*** Block opens ***
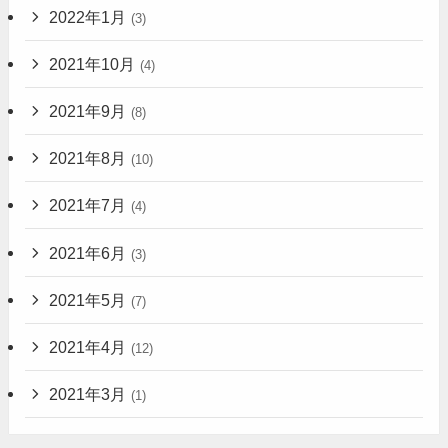
2022年1月
(3)
2021年10月
(4)
2021年9月
(8)
2021年8月
(10)
2021年7月
(4)
2021年6月
(3)
2021年5月
(7)
2021年4月
(12)
2021年3月
(1)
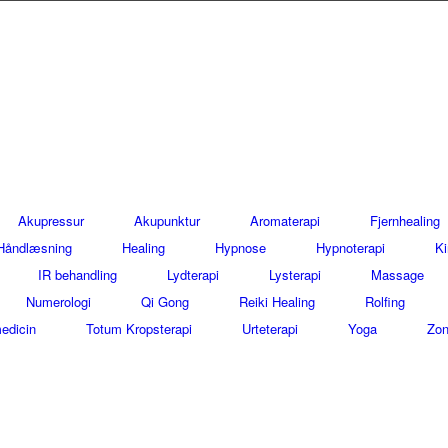
Akupressur
Akupunktur
Aromaterapi
Fjernhealing
Håndlæsning
Healing
Hypnose
Hypnoterapi
Ki
IR behandling
Lydterapi
Lysterapi
Massage
Numerologi
Qi Gong
Reiki Healing
Rolfing
edicin
Totum Kropsterapi
Urteterapi
Yoga
Zon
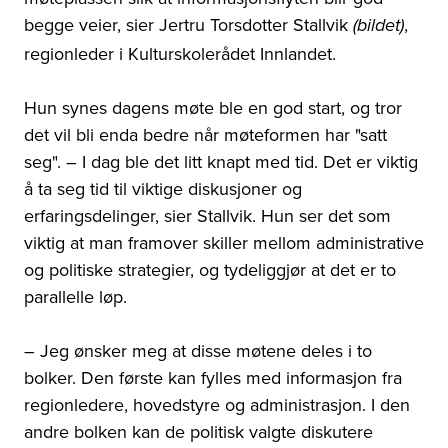
begge veier, sier Jertru Torsdotter Stallvik
,
(bildet)
regionleder i Kulturskolerådet Innlandet.
Hun synes dagens møte ble en god start, og tror
det vil bli enda bedre når møteformen har "satt
seg". – I dag ble det litt knapt med tid. Det er viktig
å ta seg tid til viktige diskusjoner og
erfaringsdelinger, sier Stallvik. Hun ser det som
viktig at man framover skiller mellom administrative
og politiske strategier, og tydeliggjør at det er to
parallelle løp.
– Jeg ønsker meg at disse møtene deles i to
bolker. Den første kan fylles med informasjon fra
regionledere, hovedstyre og administrasjon. I den
andre bolken kan de politisk valgte diskutere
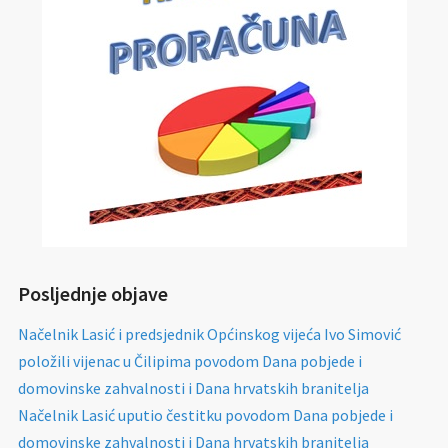
Posljednje objave
Načelnik Lasić i predsjednik Općinskog vijeća Ivo Simović
položili vijenac u Čilipima povodom Dana pobjede i
domovinske zahvalnosti i Dana hrvatskih branitelja
Načelnik Lasić uputio čestitku povodom Dana pobjede i
domovinske zahvalnosti i Dana hrvatskih branitelja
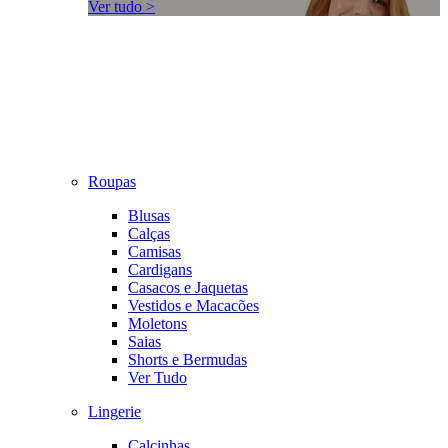
Ver tudo >
Roupas
Blusas
Calças
Camisas
Cardigans
Casacos e Jaquetas
Vestidos e Macacões
Moletons
Saias
Shorts e Bermudas
Ver Tudo
Lingerie
Calcinhas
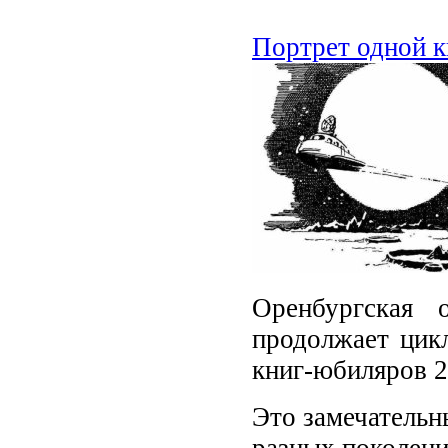
Портрет одной к
Оренбургская 
продолжает цик
книг-юбиляров 2
Это замечательн
разных поколени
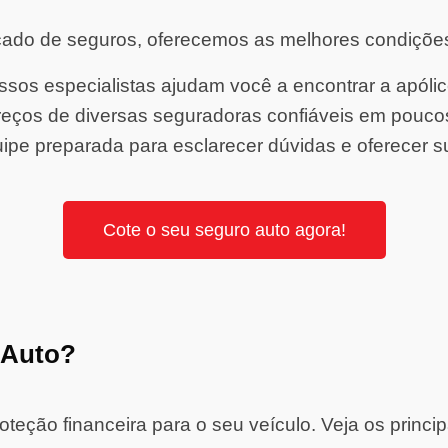
ado de seguros, oferecemos as melhores condiçõe
sos especialistas ajudam você a encontrar a apólice 
ços de diversas seguradoras confiáveis em pouco
ipe preparada para esclarecer dúvidas e oferecer s
Cote o seu seguro auto agora!
 Auto?
eção financeira para o seu veículo. Veja os princip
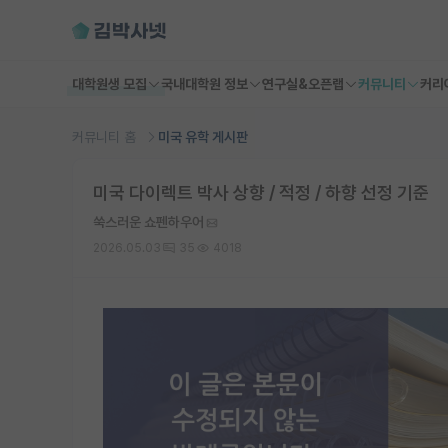
대학원생 모집
국내대학원 정보
연구실&오픈랩
커뮤니티
커리
커뮤니티 홈
미국 유학 게시판
미국 다이렉트 박사 상향 / 적정 / 하향 선정 기준
쑥스러운 쇼펜하우어
2026.05.03
35
4018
*** Block closes ***
[Task item]: Rewrite the text read from all of the records above as a Markdown table with the columns Row and Text, giving each non-blank line its own numbered row. Leave the pictures out.

[Written response]:
| Row | Text |
|---|---|
| 1 | 2022年1月 |
| 2 | (3) |
| 3 | 2021年10月 |
| 4 | (4) |
| 5 | 2021年9月 |
| 6 | (8) |
| 7 | 2021年8月 |
| 8 | (10) |
| 9 | 2021年7月 |
| 10 | (4) |
| 11 | 2021年6月 |
| 12 | (3) |
| 13 | 2021年5月 |
| 14 | (7) |
| 15 | 2021年4月 |
| 16 | (12) |
| 17 | 2021年3月 |
| 18 | (1) |
| 19 | Akupressur |
| 20 | Akupunktur |
| 21 | Aromaterapi |
| 22 | Fjernhealing |
| 23 | Håndlæsning |
| 24 | Healing |
| 25 | Hypnose |
| 26 | Hypnoterapi |
| 27 | Ki |
| 28 | IR behandling |
| 29 | Lydterapi |
| 30 | Lysterapi |
| 31 | Massage |
| 32 | Numerologi |
| 33 | Qi Gong |
| 34 | Reiki Healing |
| 35 | Rolfing |
| 36 | edicin |
| 37 | Totum Kropsterapi |
| 38 | Urteterapi |
| 39 | Yoga |
| 40 | Zon |
| 41 | begge veier, sier Jertru Torsdotter Stallvik |
| 42 | , |
| 43 | (bildet) |
| 44 | regionleder i Kulturskolerådet Innlandet. |
| 45 | Hun synes dagens møte ble en god start, og tror |
| 46 | det vil bli enda bedre når møteformen har "satt |
| 47 | seg". – I dag ble det litt knapt med tid. Det er viktig |
| 48 | å ta seg tid til viktige diskusjoner og |
| 49 | erfaringsdelinger, sier Stallvik. Hun ser det som |
| 50 | viktig at man framover skiller mellom administrative |
| 51 | og politiske strategier, og tydeliggjør at det er to |
| 52 | parallelle løp. |
| 53 | – Jeg ønsker meg at disse møtene deles i to |
| 54 | bolker. Den første kan fylles med informasjon fra |
| 55 | regionledere, hovedstyre og administrasjon. I den |
| 56 | andre bolken kan de politisk valgte diskutere |
| 57 | Posljednje objave |
| 58 | Načelnik Lasić i predsjednik Općinskog vijeća Ivo Simović |
| 59 | položili vijenac u Čilipima povodom Dana pobjede i |
| 60 | domovinske zahvalnosti i Dana hrvatskih branitelja |
| 61 | Načelnik Lasić uputio čestitku povodom Dana pobjede i |
| 62 | domovinske zahvalnosti i Dana hrvatskih branitelja |
| 63 | Ver tudo > |
| 64 | Roupas |
| 65 | Blusas |
| 66 | Calças |
| 67 | Camisas |
| 68 | Cardigans |
| 69 | Casacos e Jaquetas |
| 70 | Vestidos e Macacões |
| 71 | Moletons |
| 72 | Saias |
| 73 | Shorts e Bermudas |
| 74 | Ver Tudo |
| 75 | Lingerie |
| 76 | Calcinhas |
| 77 | Портрет одной к |
| 78 | Оренбургская  |
| 79 | продолжает цик |
| 80 | книг-юбиляров 2 |
| 81 | Это замечательн |
| 82 | разных поколени |
| 83 | ado de seguros, oferecemos as melhores condiçõe |
| 84 | sos especialistas ajudam você a encontrar a apólice  |
| 85 | ços de diversas seguradoras confiáveis em pouco |
| 86 | ipe preparada para esclarecer dúvidas e oferecer s |
| 87 | Cote o seu seguro auto agora! |
| 88 |  Auto? |
| 89 | eção financeira para o seu veículo. Veja os princip |
| 90 | 대학원생 모집 |
| 91 | 국내대학원 정보 |
| 92 | 연구실&오픈랩 |
| 93 | 커뮤니티 |
| 94 | 커리 |
| 95 | 커뮤니티 홈 |
| 96 | 미국 유학 게시판 |
| 97 | 미국 다이렉트 박사 상향 / 적정 / 하향 선정 기준 |
| 98 | 쑥스러운 쇼펜하우어 |
| 99 | 2026.05.03 |
| 100 | 35 |
| 101 | 4018 |